[CONSEGNA 1]
Conta le righe dell'elenco in cui compare la stringa "compliance", tenendo conto di maiuscole e minuscole, e scrivi solo il numero.

[ESTRATTO FORNITO]

· · · · · · ·

Dal carcere alla vita oggi un concerto per cantare la libertà

Da una parte, ragazzi appena ventenni che hanno appena finito la scuola. Dall’altra, ragazzi del carcere di Santa Bona “in articolo 21”, ovvero detenuti a fine pena con la possibilità di lavorare all’esterno di giorno con rientro in cella alla sera.
L’incontro è avvenuto quasi per caso, in piena estate. La Cooperativa Alternativa di Vascon è il posto dove alcuni di loro si sono incontrati la prima volta e dove, nel caldo soffocante di metà agosto, hanno preso le misure sulle diversità dei loro mondi. I primi approcci sono stati timidi, quasi delicati. «Sono persone» dice Federico, 19 anni «prima di tutto, sono esseri umani che sicuramente hanno sbagliato, ma che hanno anche elaborato le loro colpe. Tante volte i loro punti di vista mi hanno messo al muro. Ad esempio per me la libertà, pensando al mio stato attuale, è rendermi indipendente dai miei genitori il prima possibile. Guadagnare, trovare un lavoro, uscire di casa e fare quello che voglio. Lucky mi ha fatto ragionare: perché tutta questa fretta, mi ha chiesto. Prima laureati, poi trovati un lavoro. Studia, datti da fare, e poi esci di casa quando ti potrai mantenere». Lucky ascolta: «Sì, gli ho detto di fare un passo alla volta. Io ad esempio sono uscito di casa a 14 anni… E poi non sono più tornato: ho fatto 13 anni di galera».
Nicola, 19 anni, per lui c’è ancora un altro anno di liceo, per incidenti di percorso scolastico: «Venire qui mi ha dato la possibilità di immaginare un mondo diverso. Non posso dire di conoscerlo perché dovrei provare quello che vivono loro, stare dentro a una cella 24 ore su 24 o sentire l’angoscia dei cancelli che si chiudono. Sono un rapper, canto assieme a Gianfranco, e siamo qui per ispirarci alle loro storie e scrivere dei pezzi che canteremo il 4 ottobre».

· · · · · · ·

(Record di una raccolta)
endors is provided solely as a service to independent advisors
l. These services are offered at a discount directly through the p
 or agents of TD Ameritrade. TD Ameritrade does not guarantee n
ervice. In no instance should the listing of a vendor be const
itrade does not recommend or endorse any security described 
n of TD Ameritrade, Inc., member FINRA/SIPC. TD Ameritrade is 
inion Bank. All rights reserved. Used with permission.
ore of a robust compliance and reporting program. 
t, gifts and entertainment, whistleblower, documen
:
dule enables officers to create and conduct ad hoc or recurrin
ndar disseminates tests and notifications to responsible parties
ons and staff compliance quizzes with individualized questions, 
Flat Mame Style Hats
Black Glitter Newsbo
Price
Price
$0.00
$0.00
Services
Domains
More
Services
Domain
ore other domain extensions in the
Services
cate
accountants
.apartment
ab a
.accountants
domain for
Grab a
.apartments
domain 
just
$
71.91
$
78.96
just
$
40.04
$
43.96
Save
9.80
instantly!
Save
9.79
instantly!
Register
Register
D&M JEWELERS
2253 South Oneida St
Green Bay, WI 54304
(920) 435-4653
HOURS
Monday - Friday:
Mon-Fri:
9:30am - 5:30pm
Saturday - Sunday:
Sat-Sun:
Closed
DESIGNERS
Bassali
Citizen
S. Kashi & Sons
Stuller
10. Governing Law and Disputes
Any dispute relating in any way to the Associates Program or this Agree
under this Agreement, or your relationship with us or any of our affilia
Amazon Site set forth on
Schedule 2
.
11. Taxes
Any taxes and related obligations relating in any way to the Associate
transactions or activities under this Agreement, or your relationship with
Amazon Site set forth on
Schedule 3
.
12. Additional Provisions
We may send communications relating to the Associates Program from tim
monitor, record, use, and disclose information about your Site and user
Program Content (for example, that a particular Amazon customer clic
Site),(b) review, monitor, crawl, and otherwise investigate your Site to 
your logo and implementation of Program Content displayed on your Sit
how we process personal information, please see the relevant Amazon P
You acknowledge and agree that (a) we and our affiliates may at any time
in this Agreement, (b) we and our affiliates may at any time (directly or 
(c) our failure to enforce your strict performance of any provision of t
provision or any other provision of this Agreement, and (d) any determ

· · · · · · ·

[CONSEGNA 2]
Secondo l'articolo sul concerto per la libertà, a quanti anni Lucky è uscito di casa?

[RISPOSTA 1]
2

[RISPOSTA 2]
A 14 anni.